To be sure, Trump is not the first president to stir competition among advisers in the hopes of getting better advice: Franklin D. Roosevelt carried off a competitive model with some extended success, but he had a much smaller White House staff and far greater personal mastery of policy detail.
More recently, recall Barack Obama’s touted “team of rivals” staffing model. In the abstract, the idea of generating information by confrontation is appealing. But in practice, Obama found that such a staff structure had high managerial costs, not least his own time, and soon moved to something closer to the standard model. By 2011, in the national security area, he had what some observers suggested was a not a team of rivals but a “corps of consensus.”
Back in 2012, Trump tweeted of the dangers of high-level staff turnover, taunting Obama that his three chiefs of staff in three years were part of why he “can’t manage to pass his agenda.” But that result was far more closely linked to the fact that Obama faced a divided government after 2010 — as Trump will discover in 2019.

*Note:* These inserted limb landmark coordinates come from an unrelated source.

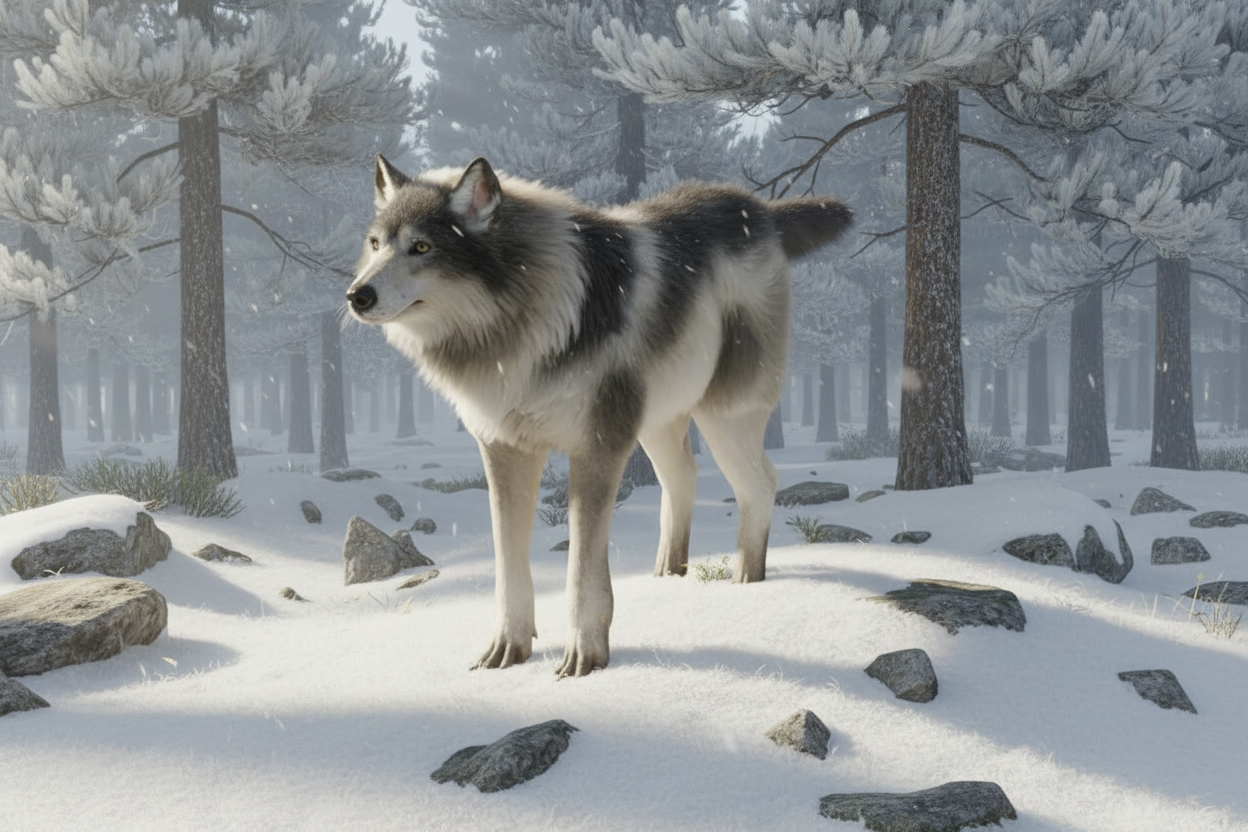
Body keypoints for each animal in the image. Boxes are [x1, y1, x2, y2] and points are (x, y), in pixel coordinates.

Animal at [347, 156, 851, 677]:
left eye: (422, 246)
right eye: (376, 244)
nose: (356, 295)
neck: (523, 326)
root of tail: (761, 210)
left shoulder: (597, 446)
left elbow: (582, 571)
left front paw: (584, 657)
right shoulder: (503, 448)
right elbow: (508, 563)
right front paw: (507, 650)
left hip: (723, 415)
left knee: (760, 483)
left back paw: (745, 583)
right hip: (658, 424)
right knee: (684, 478)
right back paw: (667, 574)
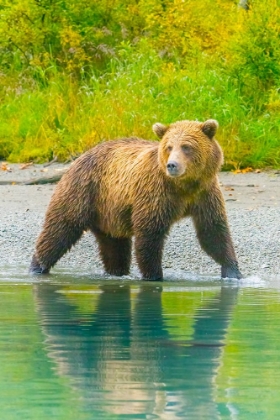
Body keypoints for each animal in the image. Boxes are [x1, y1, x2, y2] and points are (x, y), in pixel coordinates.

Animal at [29, 120, 242, 280]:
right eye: (169, 147)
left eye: (187, 147)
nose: (172, 165)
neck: (184, 186)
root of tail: (80, 157)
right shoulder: (156, 194)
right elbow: (150, 234)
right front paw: (154, 275)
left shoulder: (205, 194)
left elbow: (213, 232)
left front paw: (233, 272)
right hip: (83, 191)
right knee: (60, 229)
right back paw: (37, 267)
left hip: (109, 211)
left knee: (114, 246)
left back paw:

CNN reports that Trump ejected Kelly at least in part for just that reason: With the Democrats coming in and the Mueller investigation heating up, Capitol Hill’s dynamics will change dramatically. A former White House official told Politico that Kelly was “the least political person in Washington holding the most political job in Washington. You need a bona fide Machiavellian killer.”
Maybe so. The lessons of Trump’s first two chiefs of staff suggest that the third one will indeed have to be a Machiavellian master — but first and foremost, of Oval Office politics.